All records must be restated word for word.

Dataset entries
★ ★ ★ ★ ★
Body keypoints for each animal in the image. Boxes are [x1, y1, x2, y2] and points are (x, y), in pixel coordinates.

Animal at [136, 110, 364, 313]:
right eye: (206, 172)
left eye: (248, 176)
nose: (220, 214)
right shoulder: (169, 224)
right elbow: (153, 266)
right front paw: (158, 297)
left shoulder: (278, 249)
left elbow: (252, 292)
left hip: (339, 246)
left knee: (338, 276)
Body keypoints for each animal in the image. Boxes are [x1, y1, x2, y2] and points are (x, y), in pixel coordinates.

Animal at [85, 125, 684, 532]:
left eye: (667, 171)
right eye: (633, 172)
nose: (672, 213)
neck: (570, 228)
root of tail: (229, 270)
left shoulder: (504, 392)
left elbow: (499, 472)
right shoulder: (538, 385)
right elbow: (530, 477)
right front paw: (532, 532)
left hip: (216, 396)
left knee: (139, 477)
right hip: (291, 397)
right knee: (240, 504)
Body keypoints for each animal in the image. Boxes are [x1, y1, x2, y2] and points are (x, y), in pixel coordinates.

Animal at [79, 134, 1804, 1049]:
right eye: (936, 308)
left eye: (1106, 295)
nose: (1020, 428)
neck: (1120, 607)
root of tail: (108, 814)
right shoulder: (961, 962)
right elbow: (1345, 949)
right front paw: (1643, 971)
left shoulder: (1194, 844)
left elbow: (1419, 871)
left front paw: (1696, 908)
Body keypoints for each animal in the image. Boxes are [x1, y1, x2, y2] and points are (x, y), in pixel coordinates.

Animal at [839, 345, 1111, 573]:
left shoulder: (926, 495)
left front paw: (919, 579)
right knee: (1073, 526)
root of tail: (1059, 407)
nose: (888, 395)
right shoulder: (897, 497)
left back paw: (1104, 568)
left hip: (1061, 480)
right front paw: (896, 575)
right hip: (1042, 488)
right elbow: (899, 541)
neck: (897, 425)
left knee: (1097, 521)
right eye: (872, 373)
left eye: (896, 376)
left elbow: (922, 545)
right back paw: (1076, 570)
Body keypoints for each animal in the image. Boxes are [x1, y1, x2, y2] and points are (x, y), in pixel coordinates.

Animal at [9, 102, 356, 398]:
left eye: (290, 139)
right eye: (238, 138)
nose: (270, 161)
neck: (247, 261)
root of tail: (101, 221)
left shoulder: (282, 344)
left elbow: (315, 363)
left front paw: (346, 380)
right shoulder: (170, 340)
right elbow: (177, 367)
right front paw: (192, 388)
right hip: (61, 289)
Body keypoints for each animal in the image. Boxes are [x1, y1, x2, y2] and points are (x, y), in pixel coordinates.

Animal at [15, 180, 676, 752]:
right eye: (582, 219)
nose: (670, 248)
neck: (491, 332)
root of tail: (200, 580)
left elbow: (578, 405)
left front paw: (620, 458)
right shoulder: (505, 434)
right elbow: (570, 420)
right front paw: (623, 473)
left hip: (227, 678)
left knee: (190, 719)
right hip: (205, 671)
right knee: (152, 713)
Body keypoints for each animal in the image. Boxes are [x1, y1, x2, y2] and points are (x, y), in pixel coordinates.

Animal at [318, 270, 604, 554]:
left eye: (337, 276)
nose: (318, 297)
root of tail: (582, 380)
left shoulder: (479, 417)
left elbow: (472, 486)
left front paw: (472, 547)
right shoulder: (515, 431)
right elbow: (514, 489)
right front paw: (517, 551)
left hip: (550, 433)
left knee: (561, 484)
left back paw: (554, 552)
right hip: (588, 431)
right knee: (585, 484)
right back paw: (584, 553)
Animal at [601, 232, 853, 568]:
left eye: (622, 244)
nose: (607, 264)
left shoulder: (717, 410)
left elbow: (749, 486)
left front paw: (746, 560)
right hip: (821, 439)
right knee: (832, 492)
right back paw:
★ ★ ★ ★ ★
Task output
Body keypoints for each animal in the image. Boxes are [x1, y1, x2, y2] and points are (x, y), in pixel coordinates.

Animal at [136, 110, 364, 313]:
right eye: (206, 172)
left eye: (248, 176)
nose: (220, 214)
right shoulder: (169, 224)
right elbow: (153, 266)
right front paw: (158, 297)
left shoulder: (278, 249)
left elbow: (252, 292)
left hip: (339, 246)
left knee: (338, 276)
Body keypoints for each animal in the image. Boxes are [x1, y1, x2, y2] and points are (x, y), in pixel coordinates.

Animal at [85, 125, 684, 532]:
left eye: (667, 171)
right eye: (633, 172)
nose: (672, 213)
neck: (570, 228)
root of tail: (229, 270)
left shoulder: (504, 392)
left elbow: (499, 472)
right shoulder: (538, 385)
right elbow: (530, 477)
right front paw: (532, 532)
left hip: (216, 396)
left knee: (139, 477)
right hip: (291, 397)
right knee: (240, 504)
Body keypoints for each animal in the image. Boxes are [x1, y1, x2, y2] and points are (x, y), in pixel coordinates.

Animal at [79, 134, 1804, 1049]:
right eye: (936, 308)
left eye: (1106, 295)
nose: (1020, 428)
neck: (1120, 607)
root of tail: (108, 814)
right shoulder: (961, 962)
right elbow: (1345, 949)
right front paw: (1643, 971)
left shoulder: (1194, 844)
left elbow: (1419, 871)
left front paw: (1696, 908)
Body keypoints for each animal in the image. Boxes are [x1, y1, x2, y2] and points are (x, y), in pixel coordinates.

Animal at [839, 345, 1111, 573]:
left shoulder: (926, 495)
left front paw: (919, 579)
right knee: (1073, 526)
root of tail: (1059, 407)
nose: (888, 395)
right shoulder: (897, 497)
left back paw: (1104, 568)
left hip: (1061, 480)
right front paw: (896, 575)
right hip: (1042, 488)
right elbow: (899, 541)
neck: (897, 425)
left knee: (1097, 521)
right eye: (872, 373)
left eye: (896, 376)
left elbow: (922, 545)
right back paw: (1076, 570)
Body keypoints for each animal in the image. Boxes are [x1, y1, x2, y2] and points are (x, y), in pixel coordinates.

Animal at [9, 102, 356, 398]:
left eye: (290, 139)
right eye: (238, 138)
nose: (270, 161)
neck: (247, 261)
root of tail: (101, 221)
left shoulder: (282, 344)
left elbow: (315, 363)
left front paw: (346, 380)
right shoulder: (170, 340)
right elbow: (177, 367)
right front paw: (192, 388)
right hip: (61, 289)
Body keypoints for each animal in the image. Boxes are [x1, y1, x2, y2] and points are (x, y), in pixel coordinates.

Animal at [15, 180, 676, 752]:
right eye: (582, 219)
nose: (670, 248)
neck: (491, 332)
root of tail: (200, 580)
left elbow: (578, 405)
left front paw: (620, 458)
right shoulder: (505, 434)
right elbow: (570, 420)
right front paw: (623, 473)
left hip: (227, 678)
left knee: (190, 719)
right hip: (205, 671)
right knee: (152, 713)
Body keypoints for each animal in the image. Boxes are [x1, y1, x2, y2] and points are (x, y), in pixel coordinates.

Animal at [318, 270, 604, 554]:
left eye: (337, 276)
nose: (318, 297)
root of tail: (582, 380)
left shoulder: (479, 417)
left elbow: (472, 486)
left front paw: (472, 547)
right shoulder: (515, 431)
right elbow: (514, 489)
right front paw: (517, 551)
left hip: (550, 433)
left knee: (561, 484)
left back paw: (554, 552)
right hip: (588, 431)
right knee: (585, 484)
right back paw: (584, 553)
Animal at [601, 232, 853, 568]:
left eye: (622, 244)
nose: (607, 264)
left shoulder: (717, 410)
left elbow: (749, 486)
left front paw: (746, 560)
right hip: (821, 439)
right knee: (832, 492)
right back paw:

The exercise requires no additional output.